I, on the contrary, don’t feel like there could be ‘moral experts’ - at most, people who seem to live up to their moral beliefs, whatever the knowledge and reasons for having them. Most surveys I’ve seen -there’s a Rationally Speaking episode on this- show that Philosophers and Moral Philosophers specifically don’t seem to behave more morally than their colleagues and similar social and intellectual peers.
Convergence can be explained through evolutionary game theory, coordination pressures, and social learning, not objective moral truths. That many societies converge on certain norms just shows what tends to work given human psychology and conditions, not that these norms are true in any stance-independent sense. It’s functional success, not moral facthood.
I think that’s roughly right.
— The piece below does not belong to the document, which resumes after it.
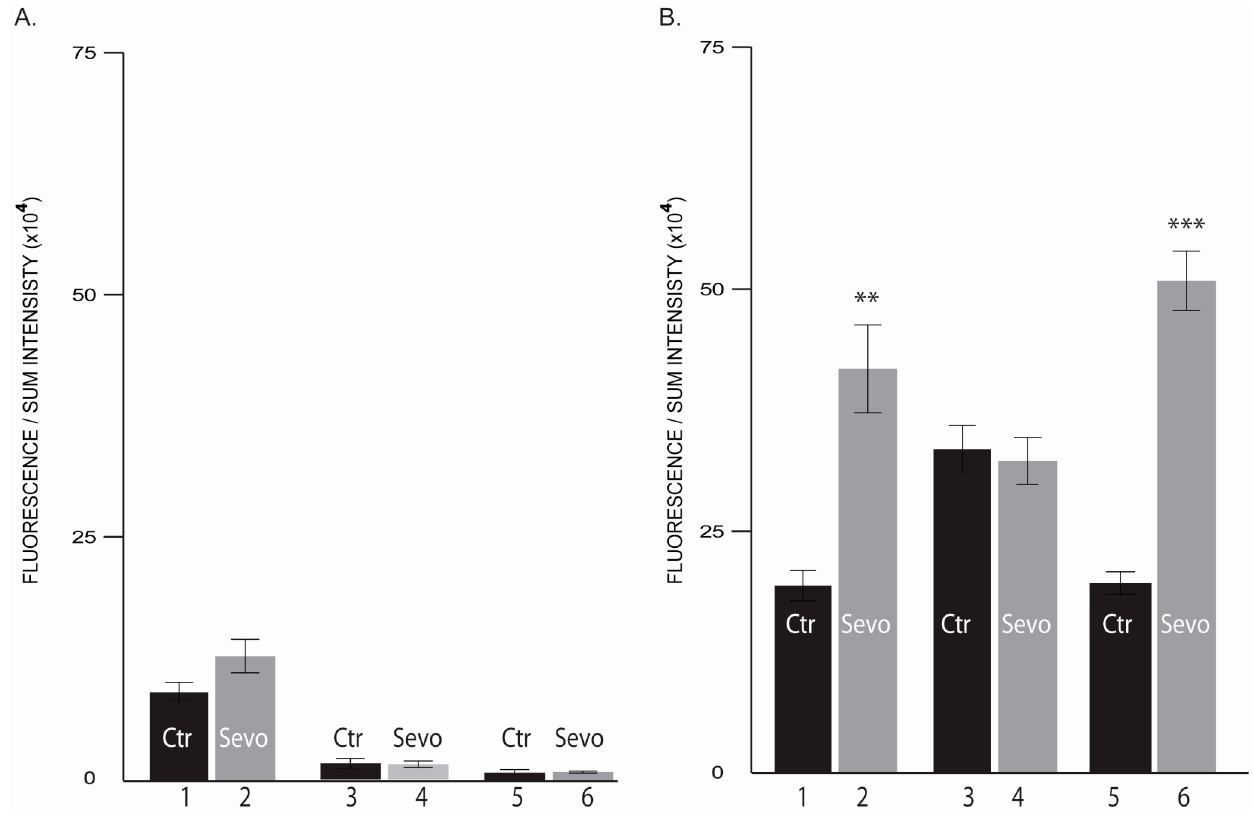
Figure 6. Level of Vimentin. ( A ) Normal mammary cells MCF-10A; ( B ) human breast adenocarcinoma cell line MDA-MB231 (1, 2–6 h; 3, 4–24 h; 5, 6–72 h; Ctr-untreated cells; Sevo-treated cells with 2 mM sevoflurane; h-hours). ** p < 0.005; *** p < 0.0005. n = 2.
I think that they are unlikely to be more objective than “blue is a more natural concept than grue”, but that there’s a good chance that they’re about the same as that (and my gut take is that that’s pretty far towards the electron end of the spectrum; but perhaps I’m confused).
Yeah, but I think that e.g. facts about economics are in some sense contingent on the thinking of people, but are not contingent on what particular people think, and I think that something similar could be true of morality.
The cleanest example I might give is that if I had a message from my near-future self saying “hey I’ve thought really hard about this issue and I really think X is right, sorry I don’t have time to unpack all of that”, I’d be pretty inclined to defer. I wonder if you feel differently?
I don’t think that moral philosophers in our society are necessarily hitting the bar I would like for “moral expert”. I also don’t think that people who are genuinely experts in morality would necessarily act according to moral values. (I’m not sure that these points are very important.)